August 14, 2013 by Guest contributor
Post submitted by Joyce Wu, HRC communications intern
The past decade has seen a marked change in how religious Americans view LGBT issues. And HRC has been there helping to guide the conversation.
“After the 2004 elections, the story was that we were losing value voters. Family values were defined, largely, as anti-LGBT. The people making the case for the family values side were religious leaders, and we as a movement were responding with advocates and lawyers.”
In recent years, however, LGBT issues have become points of contention within faith communities, rather than between faith communities and LGBT advocates. The numbers say it all: in 2004, 36 percent of Catholics and 34 percent of mainline Protestants supported marriage equality. Today, those numbers have increased to 57 and 55 percent, respectively.
Last weekend, Groves and Candace Gingrich-Jones, associate director of HRC’s Youth and Campus Outreach Program, represented HRC at the fourth Wild Goose Festival, an annual event in North Carolina that is centered on social justice and spirituality as well as music and art. In another demonstration of how much religious Americans’ attitudes towards LGBT issues have changed recently, the HRC’s booth was received warmly. Attendees came to the booth throughout the day to express to Groves and Gingrich-Jones how happy they were that HRC was at the festival.
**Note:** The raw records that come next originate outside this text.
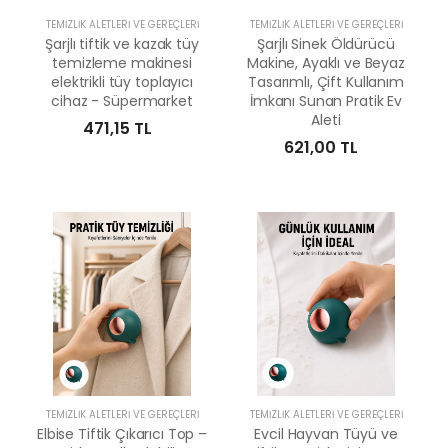
TEMIZLIK ALETLERI VE GEREÇLERI
TEMIZLIK ALETLERI VE GEREÇLERI
Şarjlı tiftik ve kazak tüy
Şarjlı Sinek Öldürücü
temizleme makinesi
Makine, Ayaklı ve Beyaz
elektrikli tüy toplayıcı
Tasarımlı, Çift Kullanım
cihaz - Süpermarket
İmkanı Sunan Pratik Ev
Aleti
471,15 TL
621,00 TL
TEMIZLIK ALETLERI VE GEREÇLERI
TEMIZLIK ALETLERI VE GEREÇLERI
Elbise Tiftik Çıkarıcı Top –
Evcil Hayvan Tüyü ve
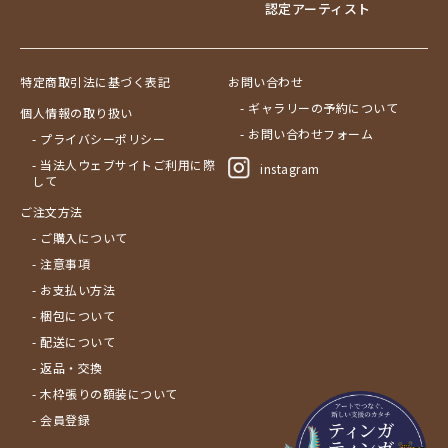
認定アーティスト
特定商取引法に基づく表記
お問い合わせ
- ギャラリーの予約について
個人情報の取り扱い
- お問い合わせフォーム
- プライバシーポリシー
- 当法人ウェブサイトご利用に際
instagram
して
ご注文方法
- ご購入について
- 注意事項
- お支払い方法
- 梱包について
- 配送について
- 返品・交換
- 木枠張りの額装について
- 会員登録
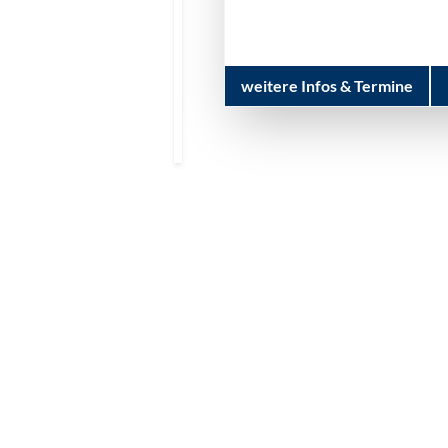
weitere Infos & Termine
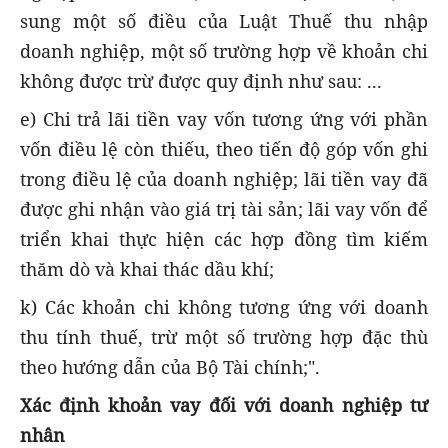
sung một số điều của Luật Thuế thu nhập
doanh nghiệp, một số trường hợp về khoản chi
không được trừ được quy định như sau: ...
e) Chi trả lãi tiền vay vốn tương ứng với phần
vốn điều lệ còn thiếu, theo tiến độ góp vốn ghi
trong điều lệ của doanh nghiệp; lãi tiền vay đã
được ghi nhận vào giá trị tài sản; lãi vay vốn để
triển khai thực hiện các hợp đồng tìm kiếm
thăm dò và khai thác dầu khí;
k) Các khoản chi không tương ứng với doanh
thu tính thuế, trừ một số trường hợp đặc thù
theo hướng dẫn của Bộ Tài chính;".
Xác định khoản vay đối với doanh nghiệp tư
nhân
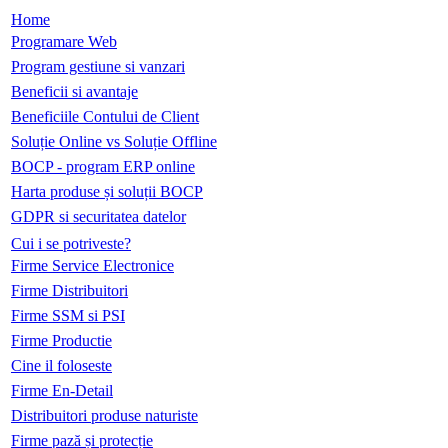
Home
Programare Web
Program gestiune si vanzari
Beneficii si avantaje
Beneficiile Contului de Client
Soluție Online vs Soluție Offline
BOCP - program ERP online
Harta produse și soluții BOCP
GDPR si securitatea datelor
Cui i se potriveste?
Firme Service Electronice
Firme Distribuitori
Firme SSM si PSI
Firme Productie
Cine il foloseste
Firme En-Detail
Distribuitori produse naturiste
Firme pază și protecție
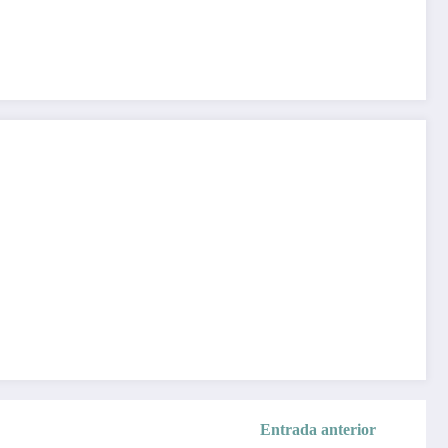
Entrada anterior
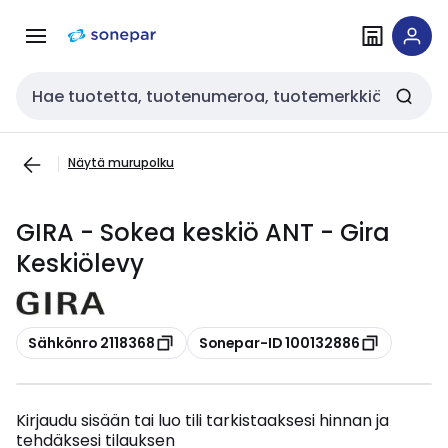
Siirry
Siirry
navigointiin
sisältöön
Haku
Näytä murupolku
GIRA - Sokea keskiö ANT - Gira
Keskiölevy
Kopioi
Kopioi
Sähkönro 2118368
Sonepar-ID 100132886
Kirjaudu sisään tai luo tili tarkistaaksesi hinnan ja
tehdäksesi tilauksen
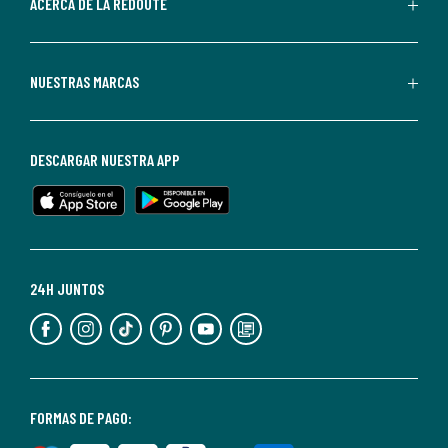
de
ACERCA DE LA REDOUTE
La
Redoute.
Puedes
NUESTRAS MARCAS
darte
de
baja
DESCARGAR NUESTRA APP
en
cualquier
momento.
Para
más
24H JUNTOS
información,
puedes
consultar
nuestra
<2>política
FORMAS DE PAGO:
de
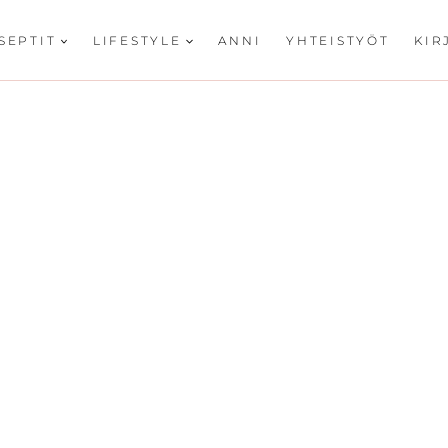
SEPTIT
LIFESTYLE
ANNI
YHTEISTYÖT
KIR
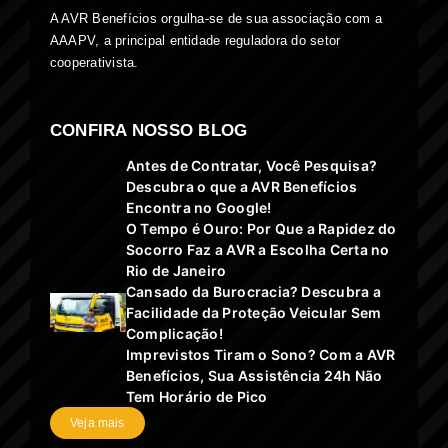
A AVR Benefícios orgulha-se de sua associação com a
AAAPV, a principal entidade reguladora do setor
cooperativista.
CONFIRA NOSSO BLOG
Antes de Contratar, Você Pesquisa?
Descubra o que a AVR Benefícios
Encontra no Google!
O Tempo é Ouro: Por Que a Rapidez do
Socorro Faz a AVR a Escolha Certa no
Rio de Janeiro
Cansado da Burocracia? Descubra a
Facilidade da Proteção Veicular Sem
Complicação!
Imprevistos Tiram o Sono? Com a AVR
Benefícios, Sua Assistência 24h Não
Tem Horário de Pico
Veja mais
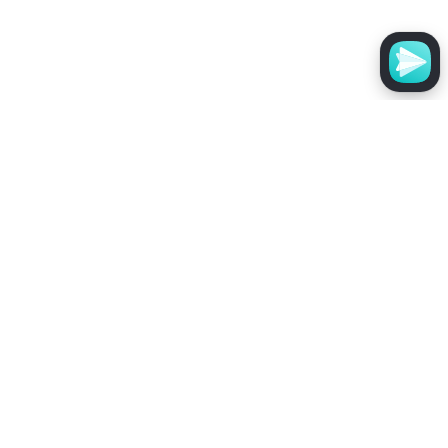
Эликсир для роста бороды
Booster
1 500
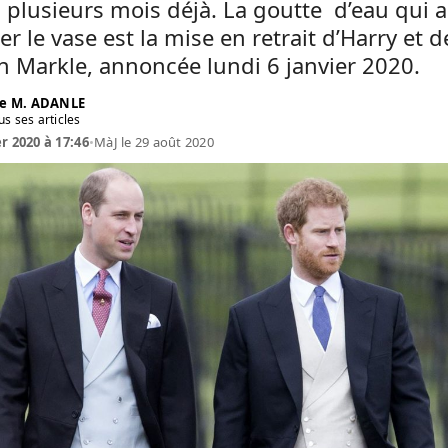
plusieurs mois déjà. La goutte d’eau qui a 
r le vase est la mise en retrait d’Harry et d
 Markle, annoncée lundi 6 janvier 2020.
e M. ADANLE
us ses articles
er 2020 à 17:46
•
MàJ le 29 août 2020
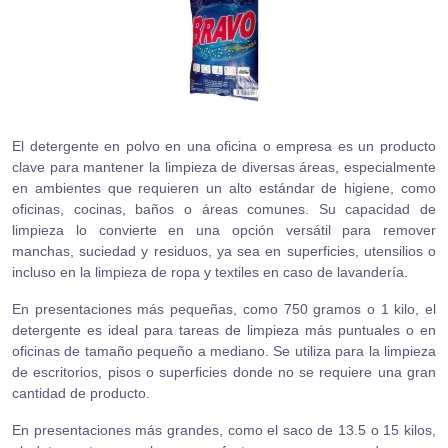
El detergente en polvo en una oficina o empresa es un producto
clave para mantener la limpieza de diversas áreas, especialmente
en ambientes que requieren un alto estándar de higiene, como
oficinas, cocinas, baños o áreas comunes. Su capacidad de
limpieza lo convierte en una opción versátil para remover
manchas, suciedad y residuos, ya sea en superficies, utensilios o
incluso en la limpieza de ropa y textiles en caso de lavandería.
En presentaciones más pequeñas, como 750 gramos o 1 kilo, el
detergente es ideal para tareas de limpieza más puntuales o en
oficinas de tamaño pequeño a mediano. Se utiliza para la limpieza
de escritorios, pisos o superficies donde no se requiere una gran
cantidad de producto.
En presentaciones más grandes, como el saco de 13.5 o 15 kilos,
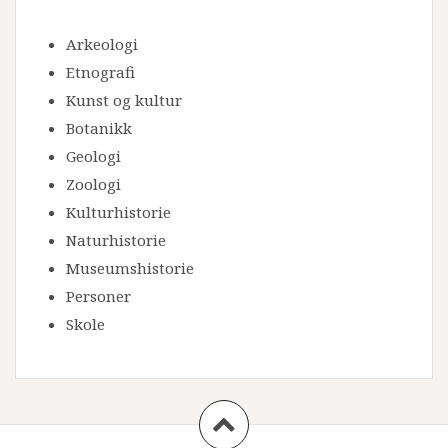
Arkeologi
Etnografi
Kunst og kultur
Botanikk
Geologi
Zoologi
Kulturhistorie
Naturhistorie
Museumshistorie
Personer
Skole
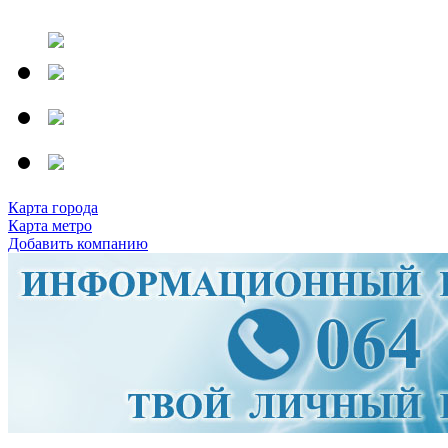
Карта города
Карта метро
Добавить компанию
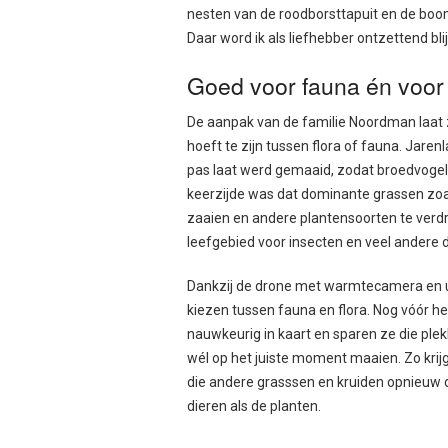
nesten van de roodborsttapuit en de boom
Daar word ik als liefhebber ontzettend blij
Goed voor fauna én voor 
De aanpak van de familie Noordman laat
hoeft te zijn tussen flora of fauna. Jar
pas laat werd gemaaid, zodat broedvogels
keerzijde was dat dominante grassen zoal
zaaien en andere plantensoorten te ver
leefgebied voor insecten en veel andere d
Dankzij de drone met warmtecamera en ul
kiezen tussen fauna en flora. Nog vóór h
nauwkeurig in kaart en sparen ze die ple
wél op het juiste moment maaien. Zo krijg
die andere grasssen en kruiden opnieuw de
dieren als de planten.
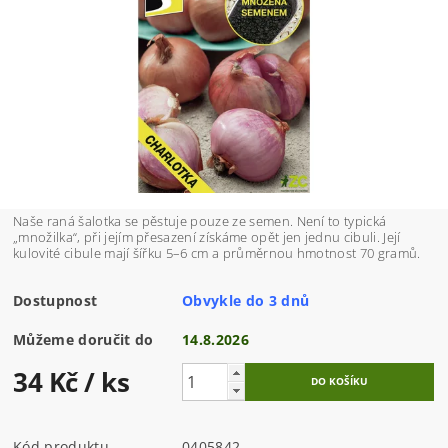
Naše raná šalotka se pěstuje pouze ze semen. Není to typická
„množilka“, při jejím přesazení získáme opět jen jednu cibuli. Její
kulovité cibule mají šířku 5–6 cm a průměrnou hmotnost 70 gramů.
Dostupnost
Obvykle do 3 dnů
Můžeme doručit do
14.8.2026
34 Kč
/ ks
Kód produktu
0405842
And by working with clergy and faith leaders in key marriage states, including Illinois, North Carolina, Oregon, Maine, Maryland, Minnesota, Rhode Island and Washington, HRC’s Religion and Faith program has brought powerful, positive messages from faith leaders into the national conversation paving the way for marriage equality.
“People have been told for so many years if you're a gay person you basically don't belong in the religious community,” Groves told The Atlantic. But, as she can attest, that idea is on its way out.